_RECORDS SUPPLIED_:

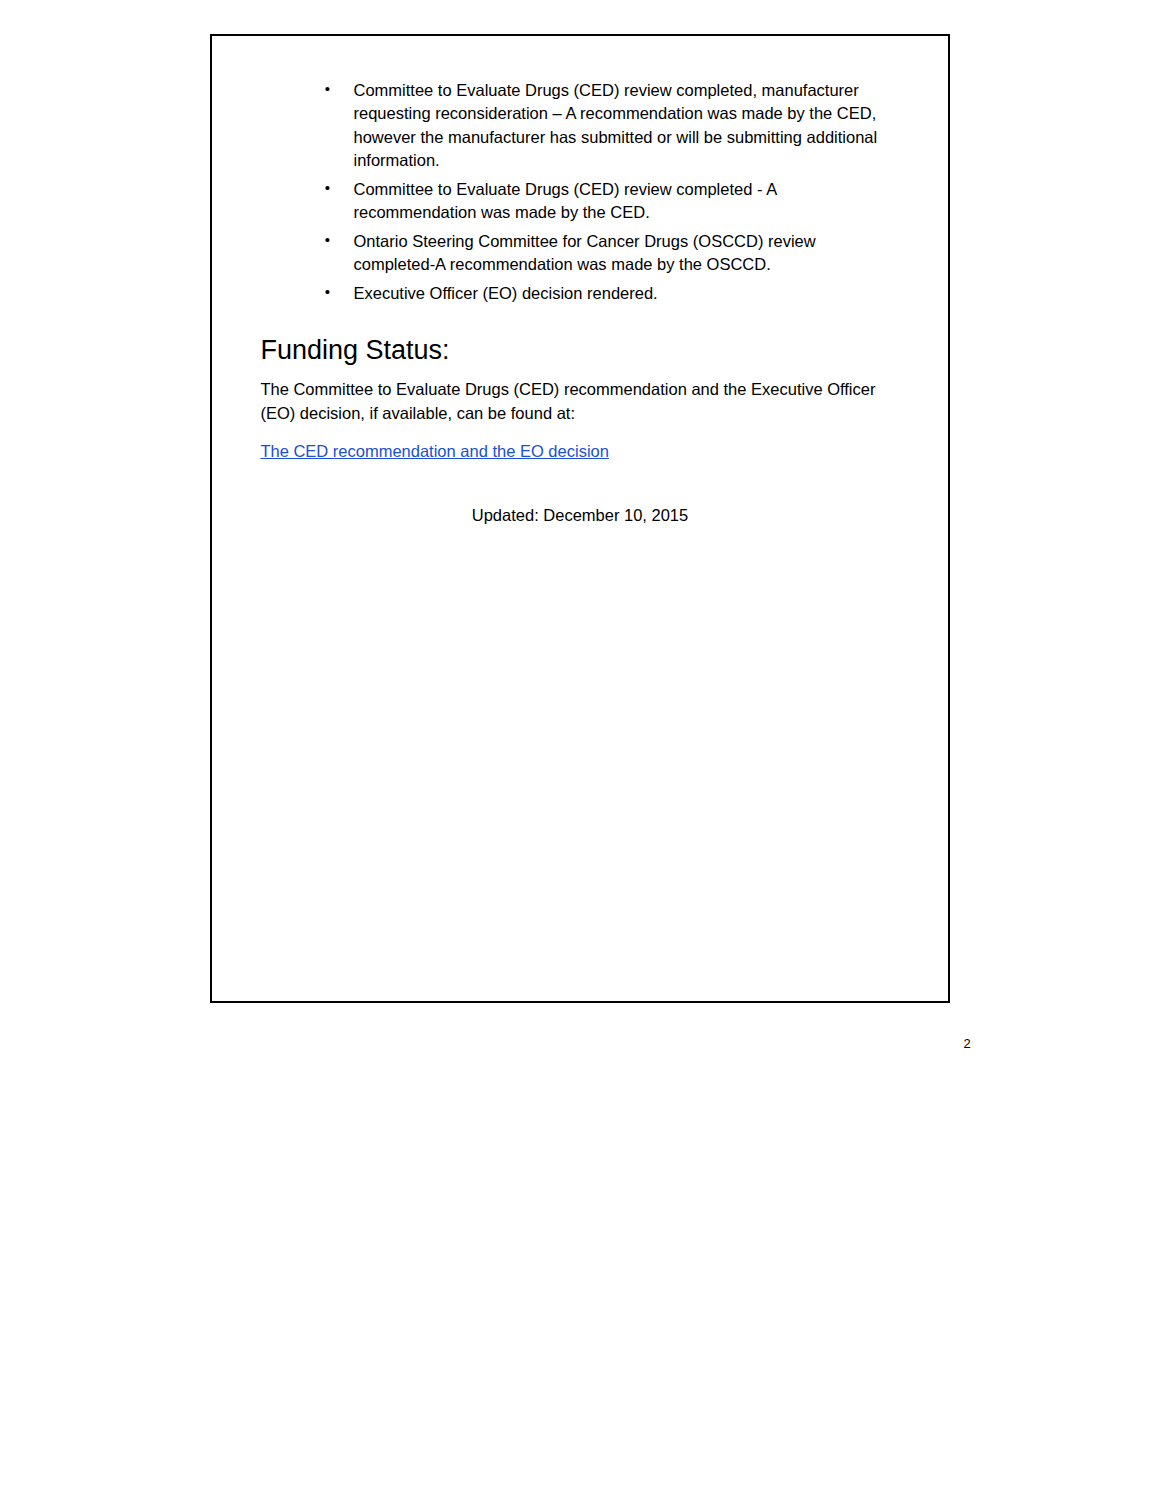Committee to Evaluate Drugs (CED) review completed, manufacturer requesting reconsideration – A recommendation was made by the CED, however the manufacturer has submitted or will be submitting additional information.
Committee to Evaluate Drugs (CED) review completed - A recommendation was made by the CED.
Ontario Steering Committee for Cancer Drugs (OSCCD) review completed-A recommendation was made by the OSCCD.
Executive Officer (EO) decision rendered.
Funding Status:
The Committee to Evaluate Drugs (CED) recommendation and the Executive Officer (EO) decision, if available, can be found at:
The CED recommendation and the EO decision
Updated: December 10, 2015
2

_WORK TASK_: Would you set down the records above once more, exactly, with the pictures removed?

_WRITTEN REPLY_:
Committee to Evaluate Drugs (CED) review completed, manufacturer requesting reconsideration – A recommendation was made by the CED, however the manufacturer has submitted or will be submitting additional information.
Committee to Evaluate Drugs (CED) review completed - A recommendation was made by the CED.
Ontario Steering Committee for Cancer Drugs (OSCCD) review completed-A recommendation was made by the OSCCD.
Executive Officer (EO) decision rendered.
Funding Status:
The Committee to Evaluate Drugs (CED) recommendation and the Executive Officer (EO) decision, if available, can be found at:
The CED recommendation and the EO decision
Updated: December 10, 2015
2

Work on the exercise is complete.